§ EXERCISE BRIEF
Each line of the entries that mentions the string "scara" needs to be reported.

§ SUPPLIED ENTRIES

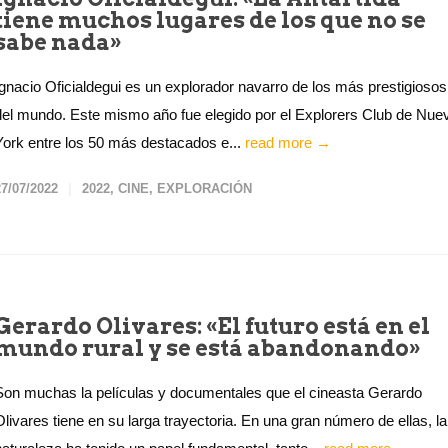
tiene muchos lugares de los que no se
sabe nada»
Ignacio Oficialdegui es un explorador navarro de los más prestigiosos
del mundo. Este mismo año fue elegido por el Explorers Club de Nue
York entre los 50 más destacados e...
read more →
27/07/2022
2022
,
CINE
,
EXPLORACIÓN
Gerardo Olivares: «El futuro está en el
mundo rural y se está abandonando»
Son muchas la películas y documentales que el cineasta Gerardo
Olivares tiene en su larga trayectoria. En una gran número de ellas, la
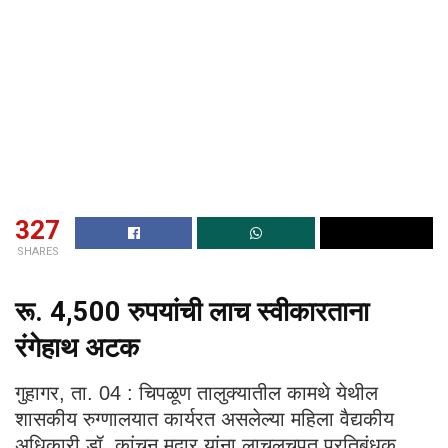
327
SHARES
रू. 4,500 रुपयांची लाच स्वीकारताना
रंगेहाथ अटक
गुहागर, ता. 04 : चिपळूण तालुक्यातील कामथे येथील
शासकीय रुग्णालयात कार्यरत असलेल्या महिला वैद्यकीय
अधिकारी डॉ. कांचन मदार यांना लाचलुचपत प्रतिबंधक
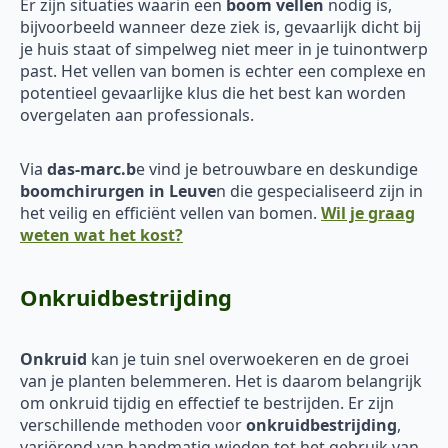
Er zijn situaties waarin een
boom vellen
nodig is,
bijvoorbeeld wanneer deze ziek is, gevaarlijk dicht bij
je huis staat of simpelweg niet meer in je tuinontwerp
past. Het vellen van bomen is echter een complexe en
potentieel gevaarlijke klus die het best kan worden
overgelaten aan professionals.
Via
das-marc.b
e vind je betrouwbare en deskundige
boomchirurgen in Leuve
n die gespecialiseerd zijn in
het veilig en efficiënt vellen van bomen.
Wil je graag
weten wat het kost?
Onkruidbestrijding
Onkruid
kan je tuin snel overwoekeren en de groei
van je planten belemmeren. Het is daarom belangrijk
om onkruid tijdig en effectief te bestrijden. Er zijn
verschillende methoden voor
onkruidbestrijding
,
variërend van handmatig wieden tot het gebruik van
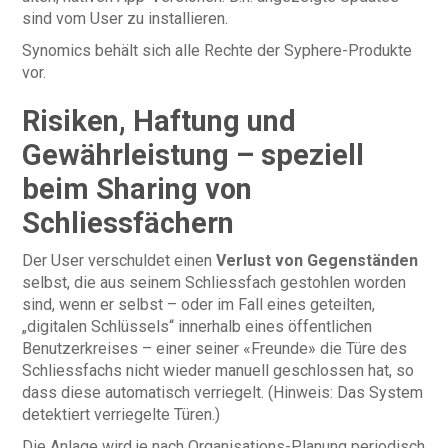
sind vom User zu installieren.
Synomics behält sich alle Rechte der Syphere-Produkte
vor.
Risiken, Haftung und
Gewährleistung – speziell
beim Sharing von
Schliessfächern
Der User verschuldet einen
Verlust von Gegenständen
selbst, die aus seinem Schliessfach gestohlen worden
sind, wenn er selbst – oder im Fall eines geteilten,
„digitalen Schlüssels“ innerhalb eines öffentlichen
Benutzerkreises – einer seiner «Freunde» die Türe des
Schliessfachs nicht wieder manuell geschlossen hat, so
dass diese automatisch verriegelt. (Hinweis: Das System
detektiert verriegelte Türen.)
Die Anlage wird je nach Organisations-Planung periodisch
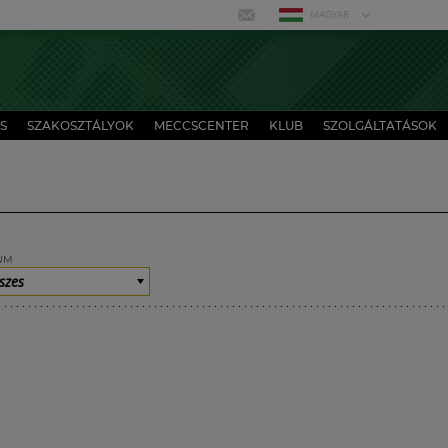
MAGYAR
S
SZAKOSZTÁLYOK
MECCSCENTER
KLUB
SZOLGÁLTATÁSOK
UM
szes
---
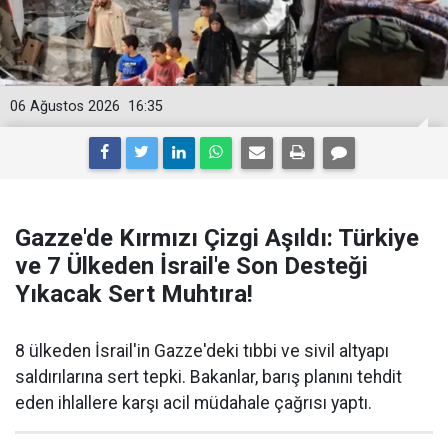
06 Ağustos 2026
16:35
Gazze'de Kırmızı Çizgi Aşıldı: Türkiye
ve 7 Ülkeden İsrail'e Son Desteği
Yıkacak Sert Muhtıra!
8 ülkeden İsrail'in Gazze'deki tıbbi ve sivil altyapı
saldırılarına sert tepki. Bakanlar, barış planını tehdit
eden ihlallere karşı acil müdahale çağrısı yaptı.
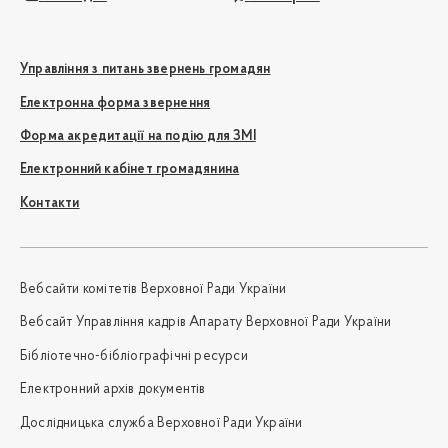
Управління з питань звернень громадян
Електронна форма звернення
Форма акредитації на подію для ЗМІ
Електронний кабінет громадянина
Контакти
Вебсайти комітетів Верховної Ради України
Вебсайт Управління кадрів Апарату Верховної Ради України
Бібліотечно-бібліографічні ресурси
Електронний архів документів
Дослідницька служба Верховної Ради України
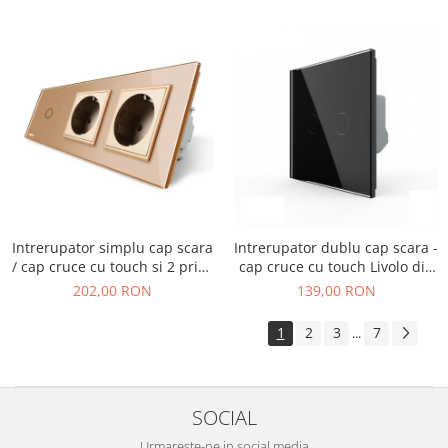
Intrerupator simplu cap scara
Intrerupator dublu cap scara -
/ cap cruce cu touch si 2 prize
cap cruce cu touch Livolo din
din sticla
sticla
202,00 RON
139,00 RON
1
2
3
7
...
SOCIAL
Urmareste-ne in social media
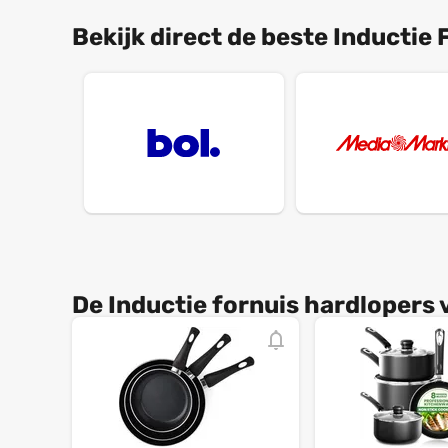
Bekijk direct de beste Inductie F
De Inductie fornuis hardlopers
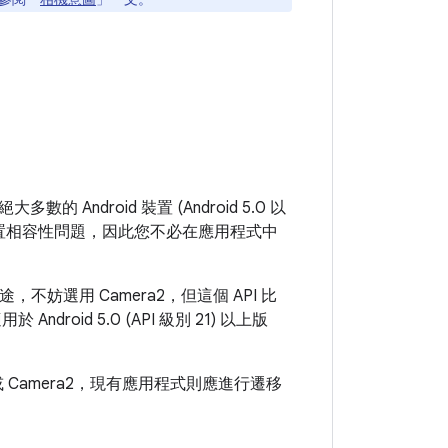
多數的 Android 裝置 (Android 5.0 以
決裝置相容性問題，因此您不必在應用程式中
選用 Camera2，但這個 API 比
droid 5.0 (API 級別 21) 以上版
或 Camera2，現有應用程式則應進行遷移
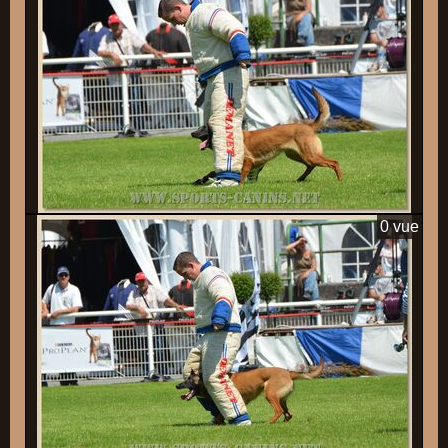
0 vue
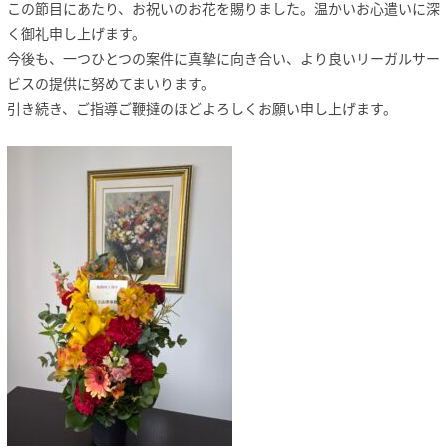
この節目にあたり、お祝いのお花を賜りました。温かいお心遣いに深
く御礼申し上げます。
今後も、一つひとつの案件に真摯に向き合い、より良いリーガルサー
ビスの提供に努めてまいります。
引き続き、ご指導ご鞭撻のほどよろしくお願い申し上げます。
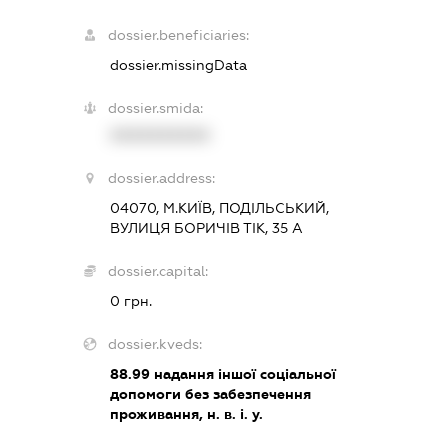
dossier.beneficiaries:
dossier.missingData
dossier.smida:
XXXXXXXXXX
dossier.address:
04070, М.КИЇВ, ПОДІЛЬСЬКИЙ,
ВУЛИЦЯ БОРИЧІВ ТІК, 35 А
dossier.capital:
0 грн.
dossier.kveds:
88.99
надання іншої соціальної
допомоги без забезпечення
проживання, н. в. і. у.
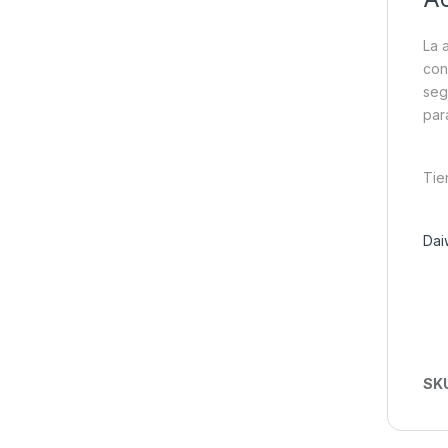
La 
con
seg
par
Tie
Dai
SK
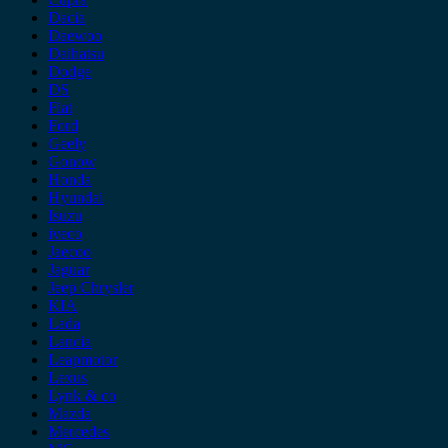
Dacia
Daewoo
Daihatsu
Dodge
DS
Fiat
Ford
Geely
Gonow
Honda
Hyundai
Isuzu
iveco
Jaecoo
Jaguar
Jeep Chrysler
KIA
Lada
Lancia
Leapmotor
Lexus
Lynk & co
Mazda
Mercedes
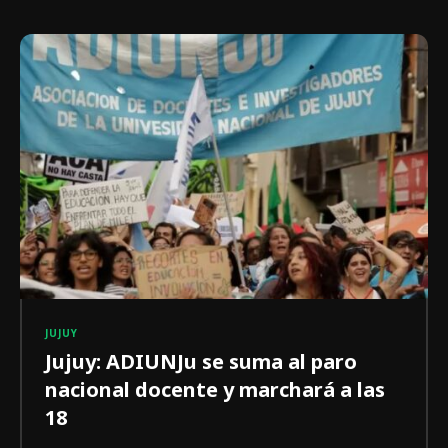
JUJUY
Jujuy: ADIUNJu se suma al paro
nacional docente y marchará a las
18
--
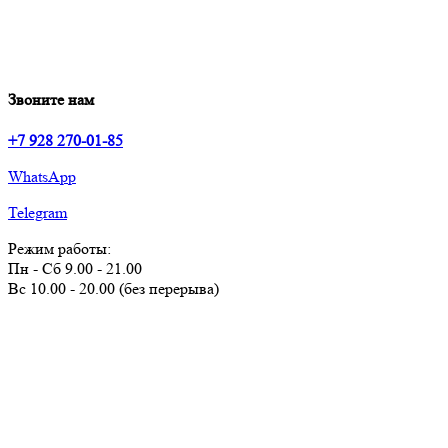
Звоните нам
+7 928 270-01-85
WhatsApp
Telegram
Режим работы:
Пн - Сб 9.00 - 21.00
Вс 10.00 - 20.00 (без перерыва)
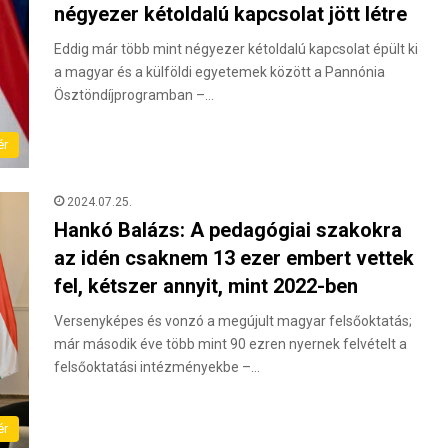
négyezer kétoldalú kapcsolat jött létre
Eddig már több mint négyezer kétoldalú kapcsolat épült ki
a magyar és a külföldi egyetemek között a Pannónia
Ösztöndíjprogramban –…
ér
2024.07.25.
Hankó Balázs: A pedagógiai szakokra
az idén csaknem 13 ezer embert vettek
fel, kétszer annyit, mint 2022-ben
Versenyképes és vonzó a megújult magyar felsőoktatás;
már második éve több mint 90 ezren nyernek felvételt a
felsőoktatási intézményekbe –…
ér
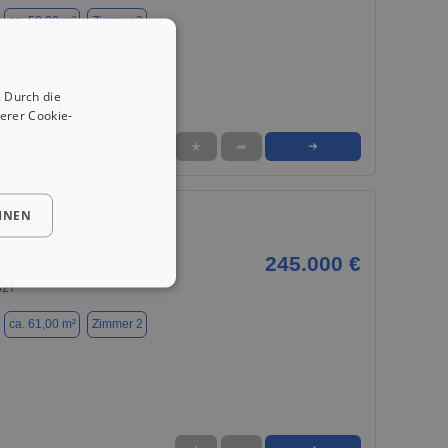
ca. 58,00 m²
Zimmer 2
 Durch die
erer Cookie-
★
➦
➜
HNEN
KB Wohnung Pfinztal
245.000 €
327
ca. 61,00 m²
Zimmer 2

§ SOLUTION FOR THIS PROBLEM
Intrerupator simplu cap scara
Intrerupator dublu cap scara -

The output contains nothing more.